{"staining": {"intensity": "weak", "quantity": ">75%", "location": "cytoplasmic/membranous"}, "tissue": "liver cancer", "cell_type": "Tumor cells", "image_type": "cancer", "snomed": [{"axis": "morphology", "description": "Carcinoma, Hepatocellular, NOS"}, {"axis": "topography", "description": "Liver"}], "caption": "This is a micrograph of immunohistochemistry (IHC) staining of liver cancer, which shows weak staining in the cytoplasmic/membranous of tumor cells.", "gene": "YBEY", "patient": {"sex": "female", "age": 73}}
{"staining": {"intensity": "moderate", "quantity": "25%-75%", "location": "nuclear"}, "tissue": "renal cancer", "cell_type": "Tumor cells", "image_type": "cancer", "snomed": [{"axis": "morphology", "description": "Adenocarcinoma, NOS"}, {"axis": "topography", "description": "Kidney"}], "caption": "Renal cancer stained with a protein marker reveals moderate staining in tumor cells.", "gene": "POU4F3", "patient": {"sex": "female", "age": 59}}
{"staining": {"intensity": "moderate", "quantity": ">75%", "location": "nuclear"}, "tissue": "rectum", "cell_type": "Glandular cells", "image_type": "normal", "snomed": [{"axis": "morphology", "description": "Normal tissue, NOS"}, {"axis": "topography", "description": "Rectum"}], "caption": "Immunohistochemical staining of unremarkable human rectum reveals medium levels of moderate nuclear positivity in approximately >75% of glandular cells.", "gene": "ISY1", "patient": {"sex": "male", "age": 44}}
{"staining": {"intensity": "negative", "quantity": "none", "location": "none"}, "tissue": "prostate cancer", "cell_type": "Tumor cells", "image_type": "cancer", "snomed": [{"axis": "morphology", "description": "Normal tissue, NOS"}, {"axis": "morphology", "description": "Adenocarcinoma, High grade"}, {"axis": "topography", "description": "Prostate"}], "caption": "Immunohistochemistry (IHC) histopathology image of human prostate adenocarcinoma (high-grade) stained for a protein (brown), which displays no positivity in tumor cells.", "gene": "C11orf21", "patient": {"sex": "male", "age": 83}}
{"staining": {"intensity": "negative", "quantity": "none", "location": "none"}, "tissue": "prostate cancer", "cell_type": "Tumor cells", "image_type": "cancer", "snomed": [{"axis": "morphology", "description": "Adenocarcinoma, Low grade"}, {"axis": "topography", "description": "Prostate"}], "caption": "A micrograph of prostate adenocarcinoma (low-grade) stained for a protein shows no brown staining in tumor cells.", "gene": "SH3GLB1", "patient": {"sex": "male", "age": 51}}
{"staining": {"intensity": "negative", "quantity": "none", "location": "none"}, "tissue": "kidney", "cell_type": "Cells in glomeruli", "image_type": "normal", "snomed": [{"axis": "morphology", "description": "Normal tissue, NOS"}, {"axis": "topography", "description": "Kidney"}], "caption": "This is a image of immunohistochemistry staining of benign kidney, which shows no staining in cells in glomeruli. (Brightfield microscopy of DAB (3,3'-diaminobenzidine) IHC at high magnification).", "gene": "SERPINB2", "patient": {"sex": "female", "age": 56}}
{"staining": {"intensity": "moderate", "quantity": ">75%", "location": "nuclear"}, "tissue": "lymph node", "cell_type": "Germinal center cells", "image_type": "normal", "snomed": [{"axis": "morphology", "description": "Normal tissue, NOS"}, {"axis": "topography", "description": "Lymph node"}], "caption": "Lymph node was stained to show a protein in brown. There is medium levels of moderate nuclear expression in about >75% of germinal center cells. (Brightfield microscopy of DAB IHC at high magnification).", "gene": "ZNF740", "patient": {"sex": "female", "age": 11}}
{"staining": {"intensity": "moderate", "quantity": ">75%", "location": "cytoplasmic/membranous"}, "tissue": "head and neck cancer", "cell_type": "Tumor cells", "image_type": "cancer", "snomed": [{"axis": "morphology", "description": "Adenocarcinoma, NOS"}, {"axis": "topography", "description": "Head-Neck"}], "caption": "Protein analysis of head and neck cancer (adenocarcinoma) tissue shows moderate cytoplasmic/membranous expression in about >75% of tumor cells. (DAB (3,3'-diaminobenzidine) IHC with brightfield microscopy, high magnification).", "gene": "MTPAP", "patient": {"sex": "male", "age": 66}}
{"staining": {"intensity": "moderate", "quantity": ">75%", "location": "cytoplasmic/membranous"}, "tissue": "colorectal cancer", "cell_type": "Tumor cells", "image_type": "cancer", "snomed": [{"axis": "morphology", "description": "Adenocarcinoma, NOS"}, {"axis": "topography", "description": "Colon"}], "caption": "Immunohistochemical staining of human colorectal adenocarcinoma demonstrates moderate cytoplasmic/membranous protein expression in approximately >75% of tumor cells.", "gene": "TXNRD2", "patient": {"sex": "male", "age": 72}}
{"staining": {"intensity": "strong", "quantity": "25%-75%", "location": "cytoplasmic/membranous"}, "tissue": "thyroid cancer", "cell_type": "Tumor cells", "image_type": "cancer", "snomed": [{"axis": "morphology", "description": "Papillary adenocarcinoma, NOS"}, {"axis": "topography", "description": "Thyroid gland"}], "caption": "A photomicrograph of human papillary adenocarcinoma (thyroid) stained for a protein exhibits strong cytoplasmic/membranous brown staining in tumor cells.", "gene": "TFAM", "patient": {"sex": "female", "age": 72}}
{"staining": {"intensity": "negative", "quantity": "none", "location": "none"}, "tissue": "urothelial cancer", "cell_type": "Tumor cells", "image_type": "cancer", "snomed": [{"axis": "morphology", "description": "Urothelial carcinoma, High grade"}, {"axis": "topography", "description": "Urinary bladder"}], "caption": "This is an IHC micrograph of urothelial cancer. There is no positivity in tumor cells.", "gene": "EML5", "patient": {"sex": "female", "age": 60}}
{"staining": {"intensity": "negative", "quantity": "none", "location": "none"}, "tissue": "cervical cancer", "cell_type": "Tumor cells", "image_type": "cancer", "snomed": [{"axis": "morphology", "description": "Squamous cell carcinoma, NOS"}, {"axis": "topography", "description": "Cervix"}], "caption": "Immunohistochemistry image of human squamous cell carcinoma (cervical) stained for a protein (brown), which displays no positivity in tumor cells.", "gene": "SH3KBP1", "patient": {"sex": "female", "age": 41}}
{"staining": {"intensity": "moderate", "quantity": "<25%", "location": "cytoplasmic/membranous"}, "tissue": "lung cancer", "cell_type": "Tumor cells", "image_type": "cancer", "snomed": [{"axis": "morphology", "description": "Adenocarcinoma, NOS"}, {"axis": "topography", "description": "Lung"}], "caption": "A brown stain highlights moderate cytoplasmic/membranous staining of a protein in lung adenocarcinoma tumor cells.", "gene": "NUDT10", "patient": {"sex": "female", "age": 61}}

--

▶ [TASK GOAL]:
What you return should match, exactly, the stretch of the listing above that runs from the line with "photomicrograph of human" to its last line.

▶ [TASK OUTPUT]:
{"staining": {"intensity": "strong", "quantity": "25%-75%", "location": "cytoplasmic/membranous"}, "tissue": "thyroid cancer", "cell_type": "Tumor cells", "image_type": "cancer", "snomed": [{"axis": "morphology", "description": "Papillary adenocarcinoma, NOS"}, {"axis": "topography", "description": "Thyroid gland"}], "caption": "A photomicrograph of human papillary adenocarcinoma (thyroid) stained for a protein exhibits strong cytoplasmic/membranous brown staining in tumor cells.", "gene": "TFAM", "patient": {"sex": "female", "age": 72}}
{"staining": {"intensity": "negative", "quantity": "none", "location": "none"}, "tissue": "urothelial cancer", "cell_type": "Tumor cells", "image_type": "cancer", "snomed": [{"axis": "morphology", "description": "Urothelial carcinoma, High grade"}, {"axis": "topography", "description": "Urinary bladder"}], "caption": "This is an IHC micrograph of urothelial cancer. There is no positivity in tumor cells.", "gene": "EML5", "patient": {"sex": "female", "age": 60}}
{"staining": {"intensity": "negative", "quantity": "none", "location": "none"}, "tissue": "cervical cancer", "cell_type": "Tumor cells", "image_type": "cancer", "snomed": [{"axis": "morphology", "description": "Squamous cell carcinoma, NOS"}, {"axis": "topography", "description": "Cervix"}], "caption": "Immunohistochemistry image of human squamous cell carcinoma (cervical) stained for a protein (brown), which displays no positivity in tumor cells.", "gene": "SH3KBP1", "patient": {"sex": "female", "age": 41}}
{"staining": {"intensity": "moderate", "quantity": "<25%", "location": "cytoplasmic/membranous"}, "tissue": "lung cancer", "cell_type": "Tumor cells", "image_type": "cancer", "snomed": [{"axis": "morphology", "description": "Adenocarcinoma, NOS"}, {"axis": "topography", "description": "Lung"}], "caption": "A brown stain highlights moderate cytoplasmic/membranous staining of a protein in lung adenocarcinoma tumor cells.", "gene": "NUDT10", "patient": {"sex": "female", "age": 61}}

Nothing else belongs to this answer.